Now that the pipeline automation is available to cloud teams, Swan and his group are accelerating adoption of best practices. Swan’s group built a homegrown dashboard that tracks metrics such as best practice adoption, lead time and release frequency

This is used to help teams understand their CD performance and as a marketing tool to demonstrate what is possible. Going forward, the team anticipates supplementing or replacing this dashboard with CloudBees DevOptics for benchmarking DevOps performance across delivery pipelines.

In the meantime, Swan and his team are celebrating their success while also planning for the future. "I am proud that we can now show results,” he says. "We now see release frequencies daily. We’re seeing lead times in hours. This is what I always believed Autodesk is capable of doing, and now we can show it.”

Results

Daily deployments achieved

"The majority of our teams that are using CloudBees CI are deploying multiple times per week with lead times between two and four hours. Some can deploy multiple times a day with lead times close to one hour,” says Swan.
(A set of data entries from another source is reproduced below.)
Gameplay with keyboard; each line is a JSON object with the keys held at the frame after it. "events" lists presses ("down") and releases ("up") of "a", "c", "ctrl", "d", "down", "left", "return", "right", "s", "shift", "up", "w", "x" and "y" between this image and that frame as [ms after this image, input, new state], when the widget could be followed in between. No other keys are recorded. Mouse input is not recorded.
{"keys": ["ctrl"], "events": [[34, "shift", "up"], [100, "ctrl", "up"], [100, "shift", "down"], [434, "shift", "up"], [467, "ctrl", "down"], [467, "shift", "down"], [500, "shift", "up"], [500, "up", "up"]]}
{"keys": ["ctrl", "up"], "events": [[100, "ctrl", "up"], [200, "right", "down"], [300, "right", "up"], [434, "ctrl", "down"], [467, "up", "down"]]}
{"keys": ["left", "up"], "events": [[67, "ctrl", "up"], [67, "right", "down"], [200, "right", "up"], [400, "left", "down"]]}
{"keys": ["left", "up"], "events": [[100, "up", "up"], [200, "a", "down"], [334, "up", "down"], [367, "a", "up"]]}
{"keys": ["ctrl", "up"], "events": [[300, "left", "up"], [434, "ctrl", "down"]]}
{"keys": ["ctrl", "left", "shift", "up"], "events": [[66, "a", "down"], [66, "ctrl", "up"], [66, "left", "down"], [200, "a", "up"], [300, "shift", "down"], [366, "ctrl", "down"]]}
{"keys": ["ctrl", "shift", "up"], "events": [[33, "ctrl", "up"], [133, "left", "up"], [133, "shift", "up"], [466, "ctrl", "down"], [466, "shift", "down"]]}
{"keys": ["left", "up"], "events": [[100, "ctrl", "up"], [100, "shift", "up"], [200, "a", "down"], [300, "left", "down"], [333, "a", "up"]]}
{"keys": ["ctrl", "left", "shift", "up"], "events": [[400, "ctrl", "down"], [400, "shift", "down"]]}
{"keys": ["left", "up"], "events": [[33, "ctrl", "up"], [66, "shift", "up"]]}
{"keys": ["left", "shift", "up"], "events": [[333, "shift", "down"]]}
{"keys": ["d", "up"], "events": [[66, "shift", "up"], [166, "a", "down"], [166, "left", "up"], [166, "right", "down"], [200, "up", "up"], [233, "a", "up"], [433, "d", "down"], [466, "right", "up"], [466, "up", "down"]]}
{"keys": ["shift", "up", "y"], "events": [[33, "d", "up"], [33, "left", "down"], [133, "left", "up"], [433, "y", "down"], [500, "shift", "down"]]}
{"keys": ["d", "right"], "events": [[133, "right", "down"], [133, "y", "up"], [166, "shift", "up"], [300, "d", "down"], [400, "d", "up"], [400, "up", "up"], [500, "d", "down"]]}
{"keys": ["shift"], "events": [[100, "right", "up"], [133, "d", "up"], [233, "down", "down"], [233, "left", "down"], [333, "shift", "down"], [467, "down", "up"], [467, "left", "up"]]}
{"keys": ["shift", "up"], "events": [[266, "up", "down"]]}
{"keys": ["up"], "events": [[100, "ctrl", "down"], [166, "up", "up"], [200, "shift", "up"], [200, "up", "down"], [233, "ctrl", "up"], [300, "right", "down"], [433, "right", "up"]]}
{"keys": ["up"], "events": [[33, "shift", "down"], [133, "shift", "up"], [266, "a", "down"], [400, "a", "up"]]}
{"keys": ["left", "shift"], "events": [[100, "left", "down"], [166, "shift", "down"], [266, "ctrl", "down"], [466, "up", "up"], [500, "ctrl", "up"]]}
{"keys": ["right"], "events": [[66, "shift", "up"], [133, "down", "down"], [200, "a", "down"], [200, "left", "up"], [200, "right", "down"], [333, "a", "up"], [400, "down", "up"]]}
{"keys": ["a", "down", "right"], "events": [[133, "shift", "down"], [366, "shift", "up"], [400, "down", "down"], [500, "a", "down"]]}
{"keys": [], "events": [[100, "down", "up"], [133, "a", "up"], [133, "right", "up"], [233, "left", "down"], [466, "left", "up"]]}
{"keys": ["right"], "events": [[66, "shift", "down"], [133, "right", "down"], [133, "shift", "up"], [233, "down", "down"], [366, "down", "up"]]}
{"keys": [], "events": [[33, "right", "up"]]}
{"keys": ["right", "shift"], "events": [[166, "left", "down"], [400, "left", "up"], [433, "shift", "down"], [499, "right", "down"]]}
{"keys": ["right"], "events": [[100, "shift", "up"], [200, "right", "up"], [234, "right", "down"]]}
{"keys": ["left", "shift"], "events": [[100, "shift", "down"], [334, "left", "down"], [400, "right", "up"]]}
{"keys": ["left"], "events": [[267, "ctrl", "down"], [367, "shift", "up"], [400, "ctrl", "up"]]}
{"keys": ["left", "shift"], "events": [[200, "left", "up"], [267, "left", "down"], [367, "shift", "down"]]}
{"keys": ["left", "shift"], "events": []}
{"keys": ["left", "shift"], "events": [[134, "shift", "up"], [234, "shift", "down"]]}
Automated, SOC 2 compliant CD Established

"The CD and CloudOS solution we created with CloudBees CI is fully automated with the exception of two approvals,” says Swan. "It is also SOC 2 compliant. This is huge for our teams because getting SOC 2 approval on their own can be very difficult and time-consuming. Using CD and our CloudOS deployment infrastructure advances teams most of the way — for free.”

Positive feedback from developers and management

"The development teams are very happy with the CD infrastructure we set up with CloudBees CI and our CloudOS. I believe this will help with recruitment and retention of engineers,” says Swan. "When we showed our executives what we are doing with CD and automation, they really understood the value it brings to our business.”

Productivity increased up to 10X

"There is a team within Autodesk that saw a 10X improvement in productivity when they adopted CI/CD. If we can replicate even a fraction of this across the engineering organization, that will have an incredible impact,” says Swan.